Sometimes when I think about the unfairness of these last few years, I want to gather every breakable thing in this house and fling it against a brick wall. Not because I think it would be especially helpful, but because the thought of it feels satisfying. I considered it when I was having the kitchen remodeled last year and was getting rid of some old dishes. Maybe, I thought, I should take those plates to the basement and start chucking them against the wall and breaking them into hundreds of pieces. Midwest values, though, won out and smashing things that are still usable felt like it would fall into the sinful category. Instead, I put them in a box to donate and later found out about a business that does the very thing I needed, a place where you spend money to go in a room and smash things. I told my therapist about it and she said I’d be surprised by how often she advises someone to do that very thing.
These dog days of summer coat me in sweaty misery. “My people,” I used to tell Mark, “thrive in overcast, chilly days. Give me one of those, a candle burning, a decent book, and some music playing in the background and I’ll be happy.”

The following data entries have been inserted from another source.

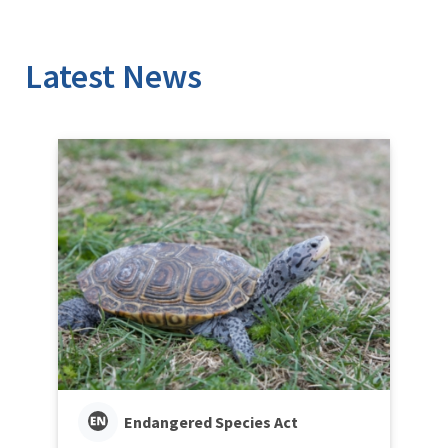
Latest News
Endangered Species Act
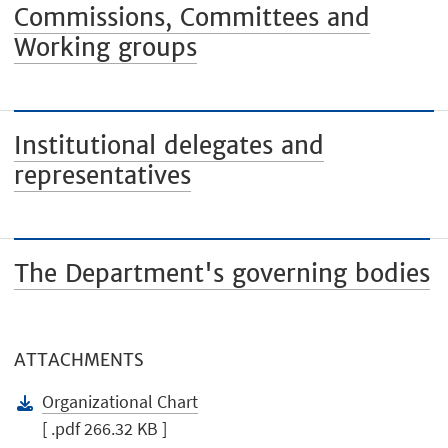
Commissions, Committees and
Working groups
Institutional delegates and
representatives
The Department's governing bodies
ATTACHMENTS
Organizational Chart
[ .pdf 266.32 KB ]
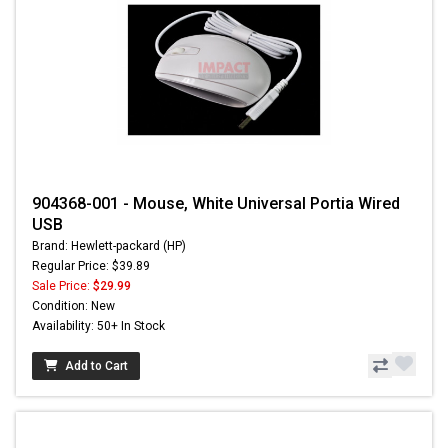
904368-001 - Mouse, White Universal Portia Wired
USB
Brand: Hewlett-packard (HP)
Regular Price: $39.89
Sale Price:
$29.99
Condition: New
Availability: 50+ In Stock
Add to Cart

This summer has been hard, way too hard for someone who has been on this ride for nearly four years. I told my therapist about driving somewhere and out of nowhere crying so hard I had to pull over. I told her nothing had happened, the day had been fine, and all of a sudden I’m in my car bawling. “There was no reason for it,” I told her. “Maybe,” she said, “the fact that your husband died will always be reason enough for tears.” That sentence was a gift to me. It let me off the hook, stopped my overanalyzing, and allowed me to let things be what they are whether good, bad, or in between.
I used to work with someone who had a life story that should be made into a movie. When I arrived at the store one day for my shift she told me she was pregnant. It made me teary-eyed and I immediately offered to have a baby shower at my house for her. Two months later I walked into work and learned she had a miscarriage. When I talked to her about it, when I said how sorry I was for her and her husband, she said something I will never forget. “I learned a long time ago,” she said, “that the Universe trusts me with her most precious gifts, but I don’t get to decide for how long.”
Besides getting rid of plates last summer when the kitchen was being remodeled, I went through the ridiculous amount of coffee cups Mark and I had accumulated over the years. I didn’t keep too many of them except for his favorite Periodic Table of Elements cup and my 1969 Chicago Cubs Bullpen one. They have seen better days, are so stained inside that they don’t come clean, and I don’t use either one of them. They sit nestled inside of each other in the cabinet over the coffee maker, and on those summer mornings when the dog days seem like they will never fold over into cooler mornings and changing leaves, I think about hurling them into oblivion out of frustration and grief.
It’s a fleeting thought, though. Both of those coffee mugs are older than my kids and carry the stories of how two people who fell in love on a blind date began their days. One who loved science, the other who loved the Chicago Cubs, and a Universe that entrusted both of them to each other for a very long time.